28. . The immunosuppressor of claim 26, comprising a mutated TCPTP molecule that binds to JAK kinase without causing dephosphorylation.

29. An immunostimulator molecule comprising a TCPTP analog that binds and activates JAK kinase.

30. A method for screening a candidate compound for its ability to affect the interaction of a T cell protein tyrosine phosphatase (TCPTP) with a member of the JAK family of kinases, comprising:

(a) providing a preparation containing a T cell protein tyrosine phosphatase, a JAK kinase and a candidate compound; and

(b) determining whether the candidate compound affects the interaction of the T cell protein tyrosine phosphatase with the JAK kinase.

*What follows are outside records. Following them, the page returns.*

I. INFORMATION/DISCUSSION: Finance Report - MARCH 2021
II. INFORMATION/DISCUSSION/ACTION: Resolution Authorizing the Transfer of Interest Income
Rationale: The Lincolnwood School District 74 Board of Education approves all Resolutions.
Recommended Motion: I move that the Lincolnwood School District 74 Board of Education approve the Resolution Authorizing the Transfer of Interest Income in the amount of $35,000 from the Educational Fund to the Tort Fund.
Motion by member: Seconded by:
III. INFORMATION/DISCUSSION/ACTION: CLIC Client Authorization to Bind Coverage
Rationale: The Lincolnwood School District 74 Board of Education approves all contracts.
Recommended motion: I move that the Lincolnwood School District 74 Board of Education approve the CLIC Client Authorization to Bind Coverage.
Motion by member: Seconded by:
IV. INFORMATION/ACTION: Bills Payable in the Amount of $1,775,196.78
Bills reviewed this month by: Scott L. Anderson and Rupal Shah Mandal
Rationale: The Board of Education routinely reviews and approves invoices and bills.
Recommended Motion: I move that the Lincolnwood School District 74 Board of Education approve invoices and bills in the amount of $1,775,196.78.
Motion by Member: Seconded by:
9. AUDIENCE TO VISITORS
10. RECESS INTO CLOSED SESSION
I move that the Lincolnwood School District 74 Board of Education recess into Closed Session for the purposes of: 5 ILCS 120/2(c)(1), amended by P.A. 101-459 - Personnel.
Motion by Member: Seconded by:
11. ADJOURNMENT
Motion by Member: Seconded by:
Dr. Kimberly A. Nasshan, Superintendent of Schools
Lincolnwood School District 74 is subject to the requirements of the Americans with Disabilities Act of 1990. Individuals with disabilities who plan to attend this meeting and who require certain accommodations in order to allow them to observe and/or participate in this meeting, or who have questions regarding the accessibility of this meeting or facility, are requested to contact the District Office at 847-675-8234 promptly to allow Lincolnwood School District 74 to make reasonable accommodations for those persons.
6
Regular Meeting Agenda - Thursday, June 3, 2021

31. The method of claim 30, wherein said JAK kinase is selected from the group consisting of JAK-1 and JAK-3.

32. A method for providing a host with resistance to diabetes, said method comprising decreasing the level of TCPTP activity in said host.

33. The use of a TCPTP protein, functional fragment thereof, derivative thereof, mimetic or functional analog thereof in the preparation of a medicament for the treatment of an immunological condition.

34. The use of claim 33, wherein said immunological condition is a hematopoeitc malignancy.